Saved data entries
----------
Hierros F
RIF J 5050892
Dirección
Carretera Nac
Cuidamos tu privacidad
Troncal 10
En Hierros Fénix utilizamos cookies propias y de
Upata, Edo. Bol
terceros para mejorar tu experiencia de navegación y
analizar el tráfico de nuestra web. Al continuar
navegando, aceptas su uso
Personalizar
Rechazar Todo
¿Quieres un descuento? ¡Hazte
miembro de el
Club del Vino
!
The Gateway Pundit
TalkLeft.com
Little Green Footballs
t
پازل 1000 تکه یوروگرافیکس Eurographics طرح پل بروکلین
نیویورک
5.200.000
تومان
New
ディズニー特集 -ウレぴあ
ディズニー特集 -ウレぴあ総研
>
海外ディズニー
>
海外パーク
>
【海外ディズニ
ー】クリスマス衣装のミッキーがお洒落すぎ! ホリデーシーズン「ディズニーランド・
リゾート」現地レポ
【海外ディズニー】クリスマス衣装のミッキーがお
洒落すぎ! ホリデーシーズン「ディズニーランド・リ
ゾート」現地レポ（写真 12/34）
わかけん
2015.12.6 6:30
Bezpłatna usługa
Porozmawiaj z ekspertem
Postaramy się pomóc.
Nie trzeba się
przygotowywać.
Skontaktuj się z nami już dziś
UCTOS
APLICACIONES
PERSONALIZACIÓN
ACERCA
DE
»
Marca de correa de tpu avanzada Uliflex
----------
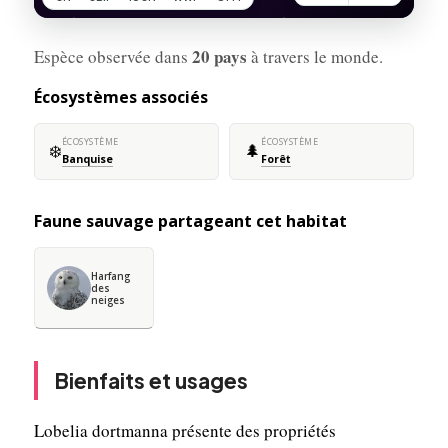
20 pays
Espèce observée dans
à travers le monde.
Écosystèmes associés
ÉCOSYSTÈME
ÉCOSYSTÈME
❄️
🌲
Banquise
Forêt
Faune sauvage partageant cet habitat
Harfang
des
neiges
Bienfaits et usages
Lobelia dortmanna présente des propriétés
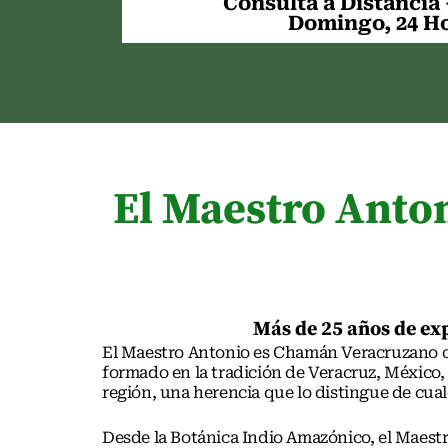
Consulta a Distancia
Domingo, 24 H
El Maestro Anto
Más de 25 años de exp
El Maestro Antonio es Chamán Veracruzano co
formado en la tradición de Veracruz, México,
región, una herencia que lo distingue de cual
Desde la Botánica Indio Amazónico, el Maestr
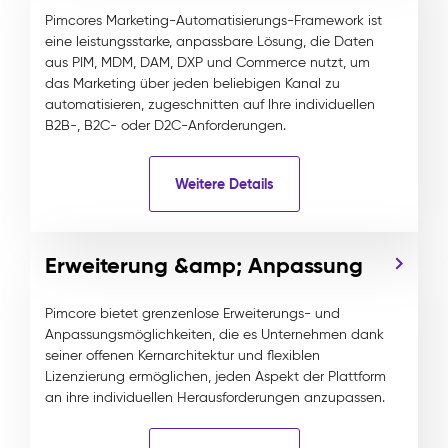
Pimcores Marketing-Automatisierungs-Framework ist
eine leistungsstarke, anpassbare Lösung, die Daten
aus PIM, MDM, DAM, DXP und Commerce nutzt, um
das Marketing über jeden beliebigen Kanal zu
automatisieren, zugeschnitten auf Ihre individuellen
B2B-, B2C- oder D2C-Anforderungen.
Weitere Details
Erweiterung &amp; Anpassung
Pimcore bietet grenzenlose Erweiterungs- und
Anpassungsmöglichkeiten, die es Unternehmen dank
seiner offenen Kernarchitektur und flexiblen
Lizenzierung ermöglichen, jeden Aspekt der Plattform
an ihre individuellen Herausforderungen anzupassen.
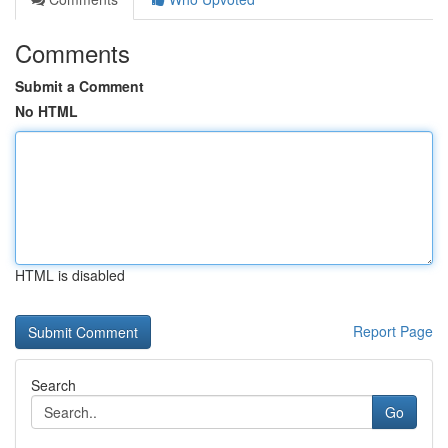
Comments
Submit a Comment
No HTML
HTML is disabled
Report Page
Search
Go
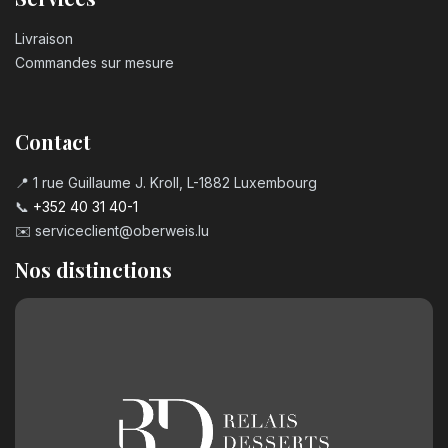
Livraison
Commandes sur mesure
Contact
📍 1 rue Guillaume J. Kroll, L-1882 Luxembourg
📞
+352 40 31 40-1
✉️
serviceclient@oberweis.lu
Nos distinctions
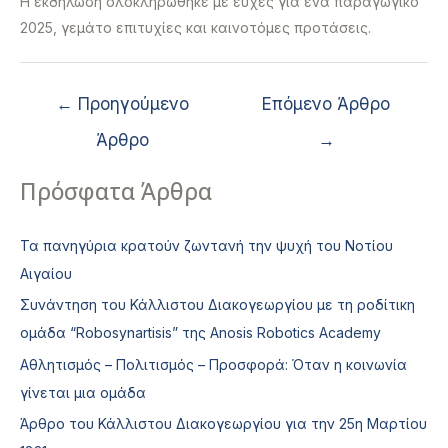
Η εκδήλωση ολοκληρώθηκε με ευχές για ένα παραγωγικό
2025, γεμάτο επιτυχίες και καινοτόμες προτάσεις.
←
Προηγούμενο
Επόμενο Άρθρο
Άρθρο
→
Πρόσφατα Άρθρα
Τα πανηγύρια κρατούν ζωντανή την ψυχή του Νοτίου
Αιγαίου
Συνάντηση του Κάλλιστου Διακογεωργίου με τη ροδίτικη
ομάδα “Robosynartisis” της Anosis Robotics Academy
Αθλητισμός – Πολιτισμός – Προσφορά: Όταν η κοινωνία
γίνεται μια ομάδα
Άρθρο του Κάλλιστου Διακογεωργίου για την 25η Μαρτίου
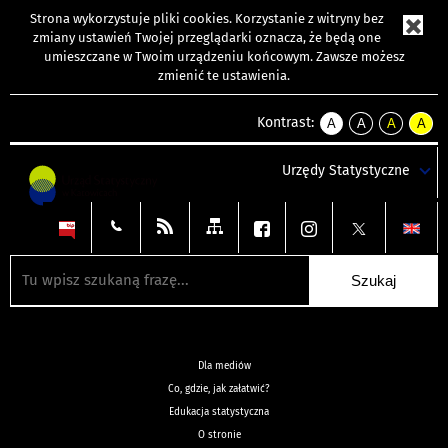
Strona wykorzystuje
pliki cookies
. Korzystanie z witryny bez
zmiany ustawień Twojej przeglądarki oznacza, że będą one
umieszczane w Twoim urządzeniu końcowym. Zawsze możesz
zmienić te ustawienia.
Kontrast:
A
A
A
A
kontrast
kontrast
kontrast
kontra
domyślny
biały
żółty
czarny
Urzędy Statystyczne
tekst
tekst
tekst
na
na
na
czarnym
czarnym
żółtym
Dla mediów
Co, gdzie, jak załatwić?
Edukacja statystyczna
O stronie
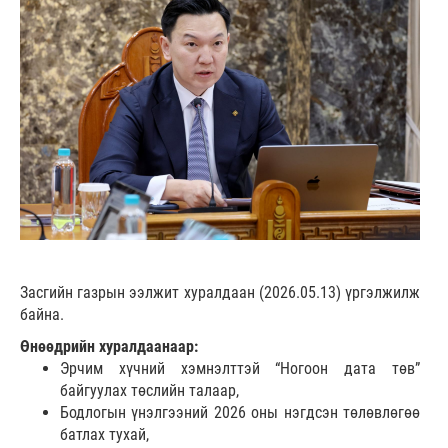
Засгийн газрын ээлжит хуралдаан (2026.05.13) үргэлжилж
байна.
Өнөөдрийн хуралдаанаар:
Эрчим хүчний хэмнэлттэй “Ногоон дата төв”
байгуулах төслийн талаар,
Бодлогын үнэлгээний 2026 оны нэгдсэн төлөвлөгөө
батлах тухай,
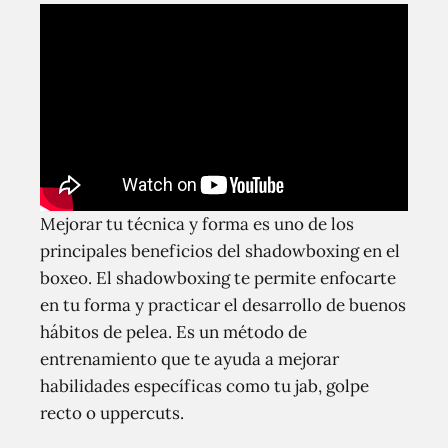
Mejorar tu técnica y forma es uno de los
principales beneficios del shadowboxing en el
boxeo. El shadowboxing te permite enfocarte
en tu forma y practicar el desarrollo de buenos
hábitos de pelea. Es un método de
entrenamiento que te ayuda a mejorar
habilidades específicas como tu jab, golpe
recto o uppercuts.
----------
How to complete this task:
Where a picture appears in the records above, omit it, and transcribe exactly the stretch of lines from the one with "Lobelia dortmanna présente des propriétés" through the one with "γίνεται μια ομάδα".

Exercise response:
Lobelia dortmanna présente des propriétés
Consulta a Distancia
Domingo, 24 H
El Maestro Anto
Más de 25 años de exp
El Maestro Antonio es Chamán Veracruzano co
formado en la tradición de Veracruz, México,
región, una herencia que lo distingue de cual
Desde la Botánica Indio Amazónico, el Maestr
Pimcores Marketing-Automatisierungs-Framework ist
eine leistungsstarke, anpassbare Lösung, die Daten
aus PIM, MDM, DAM, DXP und Commerce nutzt, um
das Marketing über jeden beliebigen Kanal zu
automatisieren, zugeschnitten auf Ihre individuellen
B2B-, B2C- oder D2C-Anforderungen.
Weitere Details
Erweiterung &amp; Anpassung
Pimcore bietet grenzenlose Erweiterungs- und
Anpassungsmöglichkeiten, die es Unternehmen dank
seiner offenen Kernarchitektur und flexiblen
Lizenzierung ermöglichen, jeden Aspekt der Plattform
an ihre individuellen Herausforderungen anzupassen.
Comments
Submit a Comment
No HTML
HTML is disabled
Report Page
Search
Go
Livraison
Commandes sur mesure
Contact
📍 1 rue Guillaume J. Kroll, L-1882 Luxembourg
📞
+352 40 31 40-1
✉️
serviceclient@oberweis.lu
Nos distinctions
Η εκδήλωση ολοκληρώθηκε με ευχές για ένα παραγωγικό
2025, γεμάτο επιτυχίες και καινοτόμες προτάσεις.
←
Προηγούμενο
Επόμενο Άρθρο
Άρθρο
→
Πρόσφατα Άρθρα
Τα πανηγύρια κρατούν ζωντανή την ψυχή του Νοτίου
Αιγαίου
Συνάντηση του Κάλλιστου Διακογεωργίου με τη ροδίτικη
ομάδα “Robosynartisis” της Anosis Robotics Academy
Αθλητισμός – Πολιτισμός – Προσφορά: Όταν η κοινωνία
γίνεται μια ομάδα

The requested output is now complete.